Natural Resource Director Alex Johns coordinated the massive event, where each of the 67 cattle owners delivered calves and hoped they were all heavy enough to sell. To find out, calves were herded into the scale house, where each was weighed and sorted into pens filled with others of similar size. Cattle prod in hand, Johns stood like a maestro overlooking the maze of pens and directed each calf onto the scale.
“For the past two years, the calves have increased in size,” Johns said. “We’ve had good weather and good management.”
All the Tribe’s cattle have ear tags equipped with a data-filled computer chip which makes it easier to track individual animals. Sheri Holmes, natural resources office manager, monitored each calf as it entered the scale and added its weight to the computer.
The calves, which were about seven and a half months old, averaged about 540 pounds, 30 pounds more than last year. Johns attributed the weight gain to the weather; less water means more nutrients in the grass. The calves’ diet consists of about 99 percent grass. Supplements are given to ensure they get enough minerals. Johns said this has been a good year with an adequate amount of rain, but not too much to dilute the quality of the grass.
Like all the cattle owners, Moses Jumper Jr. and Naha Jumper rounded up cattle from their pastures, separated the calves, loaded them into a cattle trailer, and drove them to the cow pens. The job was a challenge July 19 with some uncooperative calves that wouldn’t be herded.
Moses usually works his cattle on an all-terrain vehicle with a few dogs to assist him. This day wasn’t like others; unfamiliar people were in the pasture to help load them onto the truck.

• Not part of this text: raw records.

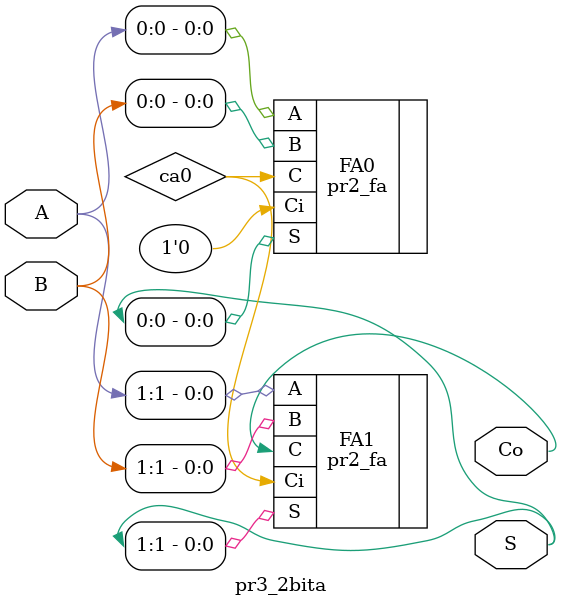
<source format=v>
`timescale 1ns / 1ps


module pr3_2bita(
    input [1:0] A,
    input [1:0] B,
    output [1:0] S,
    output Co
    ); // Ci ¸¦ ¼±¾ðÇÒ ÇÊ¿ä°¡ ¾øÀ½ why?: FA ÇÔ¼ö¿¡¼­ 1ºñÆ®Â¥¸®·Î ¾²°í ÀÖ°í 0 °ªÀ» ÀÌ¹Ì ÁáÀ» »Ó´õ·¯ FA0¿¡¼­¸¸ »ç¿ëµÇ±â ¶§¹®
    
    wire ca0;
    
     pr2_fa FA0( .A(A[0]), .B(B[0]), .Ci(1'b0), .S(S[0]), .C(ca0) );
     pr2_fa FA1( .A(A[1]), .B(B[1]), .Ci(ca0), .S(S[1]), .C(Co) ); // C(Co)¿¡¼­ C: full adder ¾È¿¡ ÀÖ´Â Port, ()¾È¿¡ ÀÖ´Â °ÍÀÌ Wire, Áï Áö±Ý ¸ðµâÀÇ º¯¼ö?
    
endmodule

</source>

“They are skittish of people,” Jumper said. “But that’s just the way it goes sometimes.”
Naha and Moses worked smoothly together to sort the herd and separate the calves for shipping.
The Big Cypress cow pens are located in an oak grove peppered with cabbage palms. The ample shade kept the cattle cool as teams of men moved them through the maze of pens, where they waited to be loaded onto trucks.
The large number of calves shipped is a sign of the cattle operation’s success. Bulls from tribal-owned Salacoa Valley Farms provided superior genetics and increased the quality of the cattle and Seminole Pride Beef. About 25 outside ranchers produce calves with the Salacoa genetics and the Tribe buys back about 4,000 head each year from those ranchers, Johns said.
The Tribe’s seed stock operation was ranked 67th in Beef Magazine’s Seedstock 100, which ranks producers nationwide for all breeds.
Those rebellious Jumper calves were rounded up the following day and shipped out.
“A cowboy’s work is never done,” Moses said. “That’s just what goes into a day’s work.”